▶ _GIVEN TEXT_
════

I’ve lived in Florida 40 years and visitors often ask me what they should do when they visit. At the top of my list is swimming with the Manatees at Crystal River and King’s Bay. I’ve done it a number of times and I’d like to share with you my learnings and photo tips to help you make the most of this incredible experience.
Manatees are large, gentle creatures that seem to touch an emotional chord in most people that encounter them. They live in the coastal areas of the southern US and through-out the Caribbean. Being mammals, they are sensitive to the cold. As a result, every Florida winter they return from the ocean and head for the rivers that have underwater springs which pump out relatively warm 72 degree water.
Although there are a lot of springs that attract manatees, there two locations where you can readily swim with them: Crystal River/King’s Bay and Homosassa Springs.
Of the two, Crystal River usually has the highest concentration of Manatees. As a result, it is the most popular and an entire industry has been built around this fact. Crystal River is on the west coast of Florida about 70 miles north of Tampa (100 miles west of Orlando). There are a bunch of small tour companies there that will take you on a pontoon boat directly to the manatees so you can snorkel with them for a couple hours. The cost is about $75 per person and includes snorkeling gear and a wetsuit (you will need it…72 might be warm to a manatee but I guarantee you will find it chilly!) If you haven’t done much snorkeling, don’t let that stop you… most of the places the tours hit are shallow enough that you can simply walk on the bottom rather than swim.
On the other hand, Crystal River’s very popularity has resulted in a number of rules and regulations to ensure that overly enthusiastic tourists (and photographers) don’t harass the manatees. As a result, if your primary interest is in photographing manatees (rather than just snorkeling with them), then you might prefer Homosassa Springs. For example, you are not allowed to use underwater flash/strobes anymore in Crystal River, but there are no such restrictions in Homosassa. These regulations seem to change yearly as the government attempts to balance the best interests of the manatees and the public’s desire to swim with these wonderful creatures. Please check online here and here to ensure that you have the latest info. If you book a tour, your boat captain will know the regulations…just ask.

════

▶ _WHAT TO PRODUCE_
Reproduce everything in the manatee text from "On the other" down to "the regulations…just ask.".

▶ _DATASET CONTENT_
════

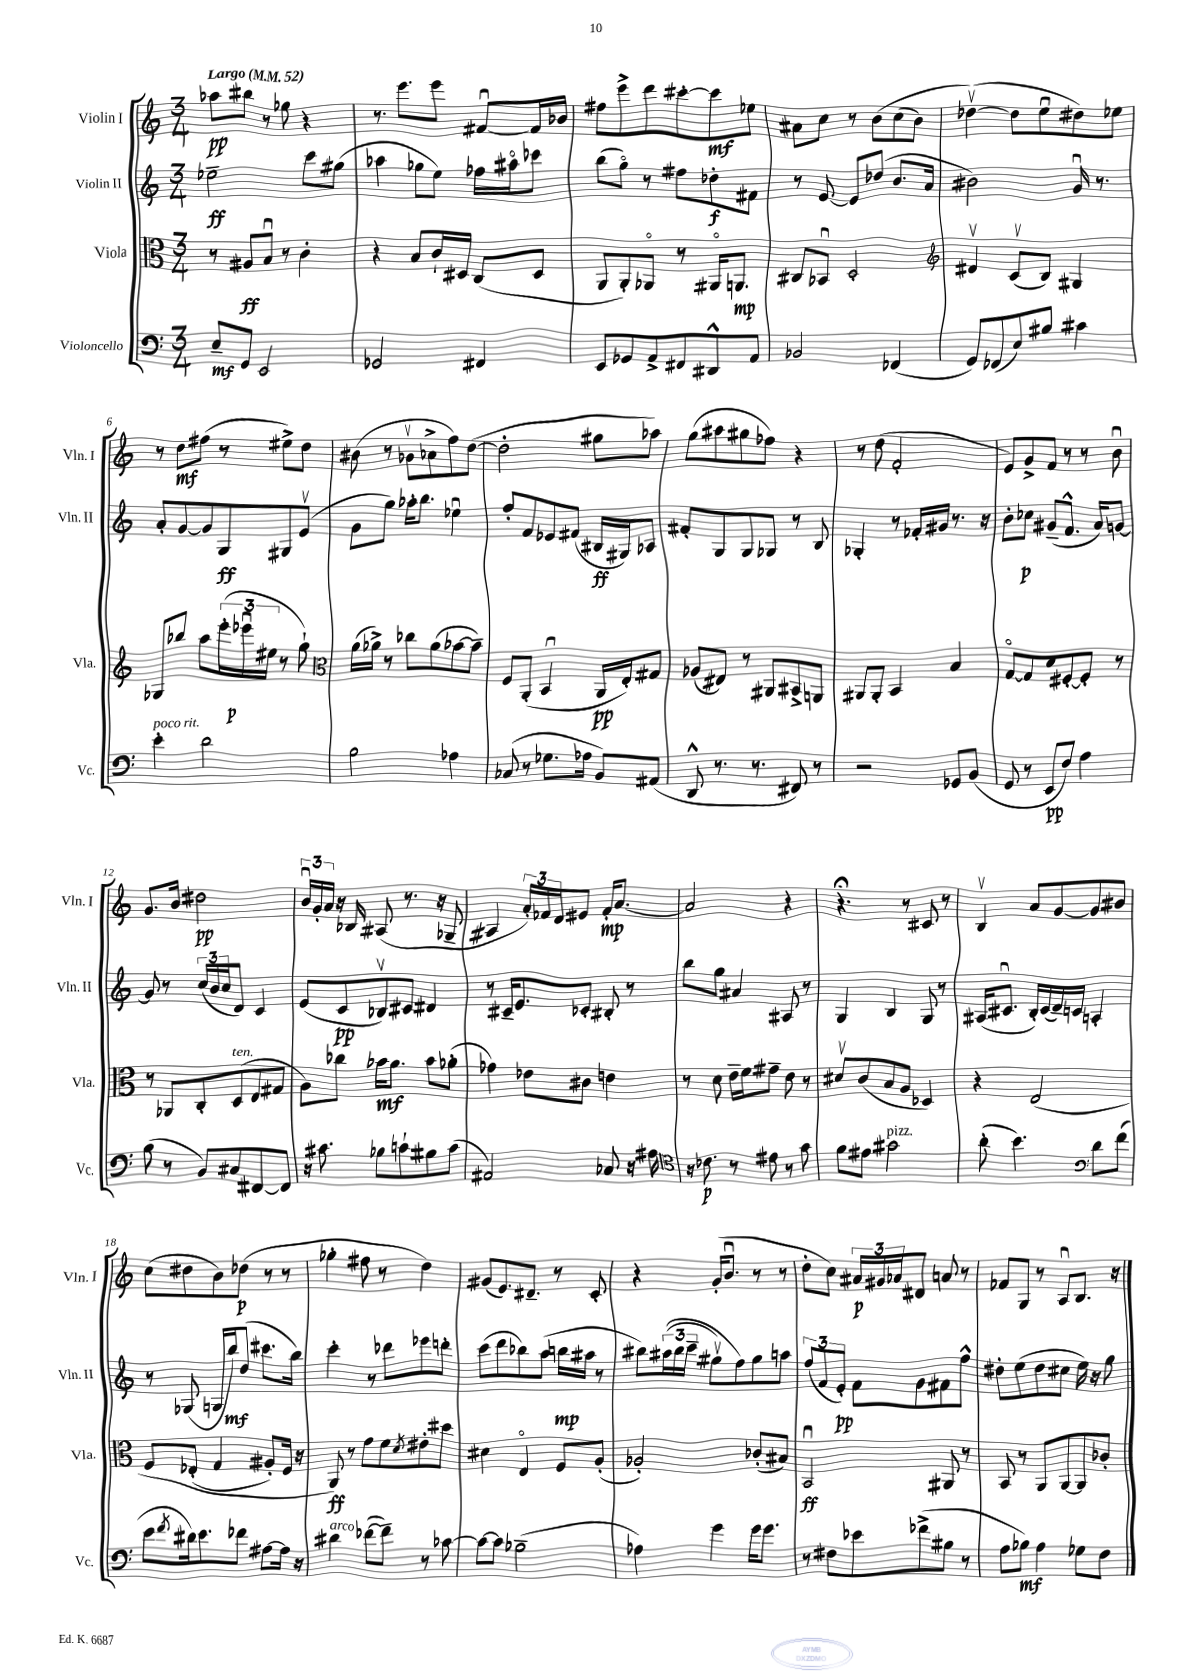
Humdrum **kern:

════

▶ _SOLUTION_
On the other hand, Crystal River’s very popularity has resulted in a number of rules and regulations to ensure that overly enthusiastic tourists (and photographers) don’t harass the manatees. As a result, if your primary interest is in photographing manatees (rather than just snorkeling with them), then you might prefer Homosassa Springs. For example, you are not allowed to use underwater flash/strobes anymore in Crystal River, but there are no such restrictions in Homosassa. These regulations seem to change yearly as the government attempts to balance the best interests of the manatees and the public’s desire to swim with these wonderful creatures. Please check online here and here to ensure that you have the latest info. If you book a tour, your boat captain will know the regulations…just ask.